2. Next, fry your onion in a little olive oil over a moderate heat until it's soft, golden and caramelising. Don't let it burn. Resist the temptation to season it. You need this onion to be plain, because it acts as an emollient and sweetener in the final sandwich and brings the other ingredients together as a kind of neutral negotiating partner; without it, the chicken and the salad will walk away from the table. If your onion is perfectly cooked but you haven't started the chicken, don't worry, just reserve it. We'll have a chance to reheat it later.

3. When the onion is going nicely, make a salad of the chopped radish, parsley, mint, garlic, tomatoes, vinegar and olive oil.

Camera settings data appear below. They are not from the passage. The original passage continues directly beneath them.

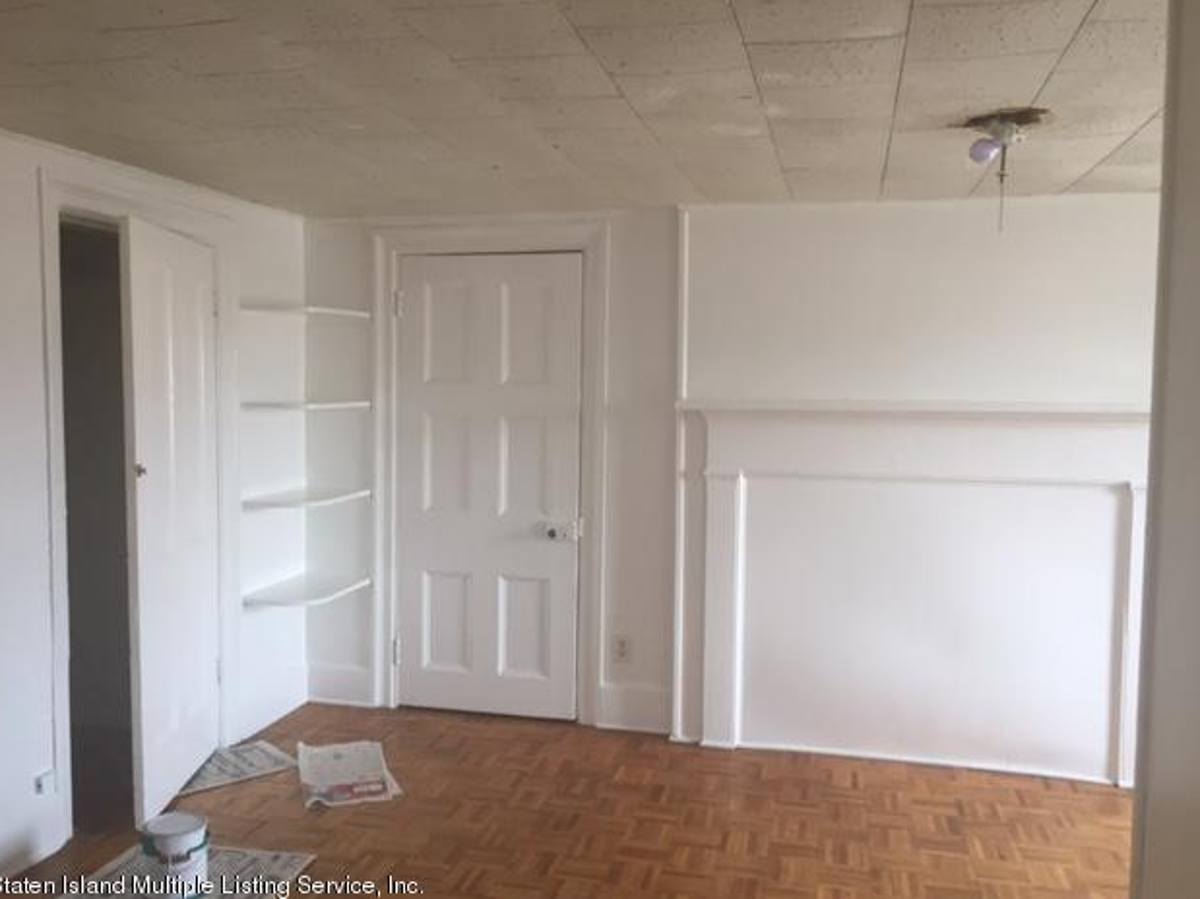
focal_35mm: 30
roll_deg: -1.2
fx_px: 1040
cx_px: 597
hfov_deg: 60.0
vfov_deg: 46.8
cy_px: 459
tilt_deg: -5.8
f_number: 2.2
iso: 64
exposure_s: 1/30
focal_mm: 4.15
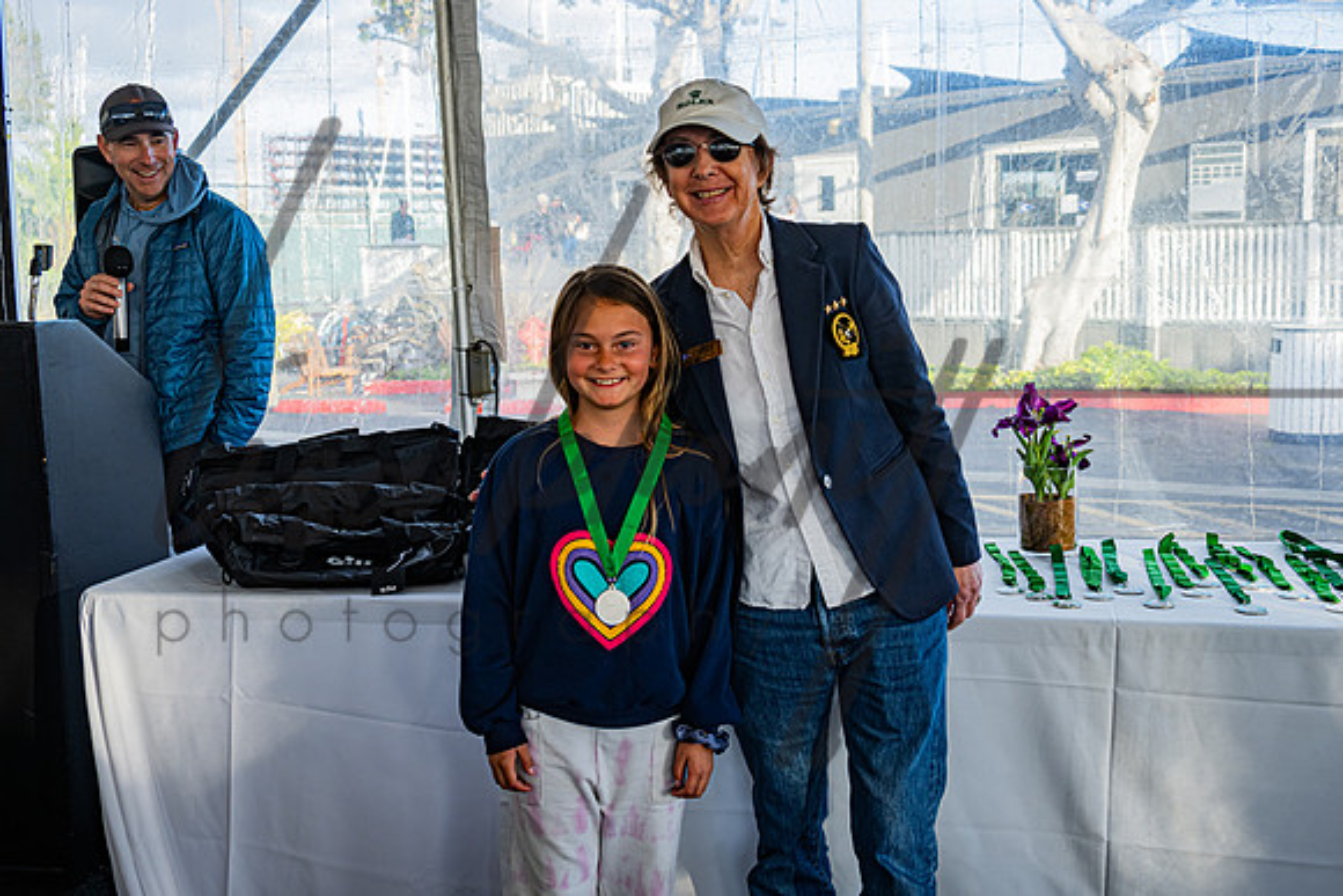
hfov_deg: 48.9
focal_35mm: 40
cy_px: 404
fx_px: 1478
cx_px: 672
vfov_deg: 33.7
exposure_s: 1/250
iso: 250
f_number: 4.8
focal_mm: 34
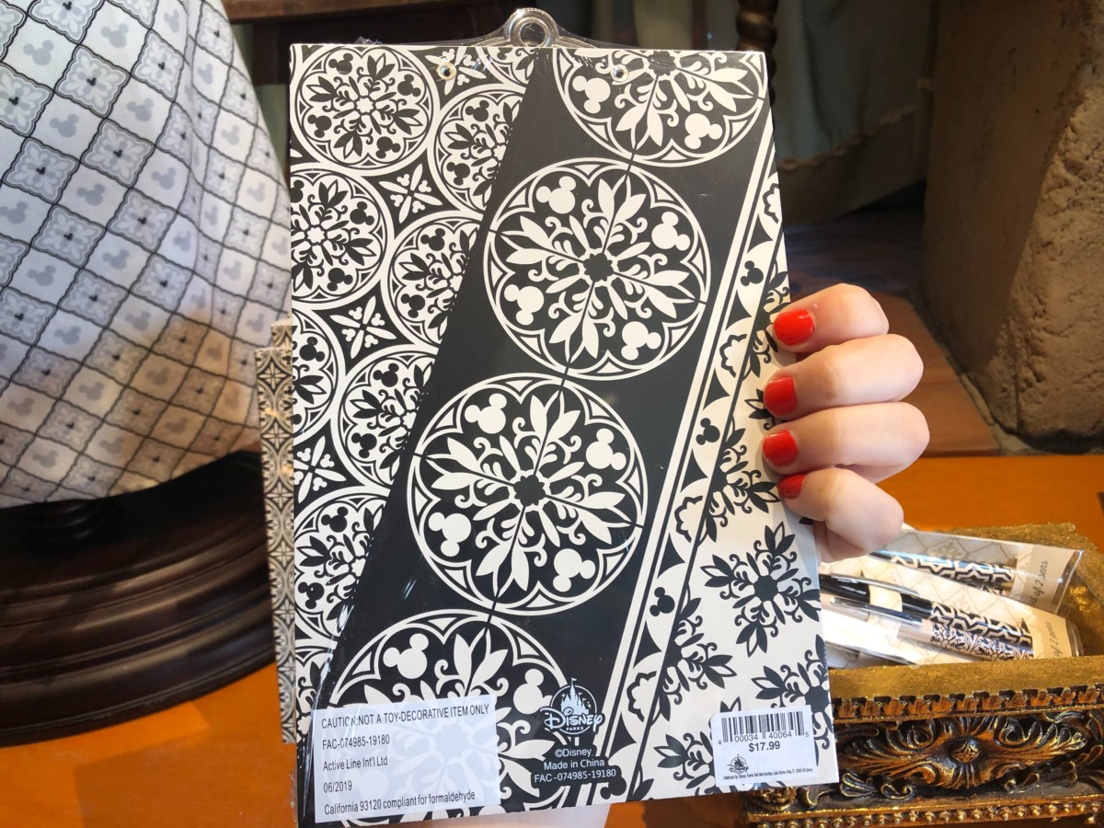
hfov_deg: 63.4
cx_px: 552
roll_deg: +5.2
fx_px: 893
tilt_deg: -26.1
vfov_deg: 49.7
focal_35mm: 28
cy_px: 414
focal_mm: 3.99
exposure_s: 1/24
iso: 32
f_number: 1.8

Put this in a little bowl. This is what will give the finished thing freshness, sharpness and vitality.

4. Next, fry your chicken. Heat olive oil in a pan and when it's really hot, throw in your chicken thigh meat and innards. Let them colour and then throw in a generous spoonful of your spice mixture. Let it brown and enjoy the delicious aroma. Next, throw in a glassful of white wine, or water, or a mixture of the two. It should boil almost immediately, and make sure you scrape up the brown goo on the bottom of your pan. This liquor will cook the chicken further and differently from the frying. Let it go on cooking until all the liquor has evaporated, and I mean all of it. You want to first fry the chicken, then boil it, then go back to frying it again. The result of this process is that the chicken will acquire a rich brown crust. Taste it - it should be spicy and chewy but also tender.

5. When the chicken is ready, that's a good time to just toss your already fried onions into the pan for a minute or so, not to cook anymore, just to warm up. Of course, if you are a cook of skill, you'll have timed it so that the chicken and the onions are ready at the same time.

To assemble the dish, take a toasted pita, split it and line the bottom with salad and fried onions. Next, fill it with as much chicken as it can take - it should be full to bursting - and then add some mango pickle on the top. Serve with very cold beer and also napkins, because it will leak oily, orange, fenugreek-flavoured juice as soon as you bite into it. Yes, I know that that thing on the right looks like a really nasty part of the chicken, but it isn't, it's a chicken heart. (Trivia fact: I always thought that the pope's nose was the chicken's ass, but it isn't; it turns out to be the base of the chicken's tail. So, adjacent to the ass, anyway.) Mop up the juice with any remaining pita. Argue. Denounce. Hug.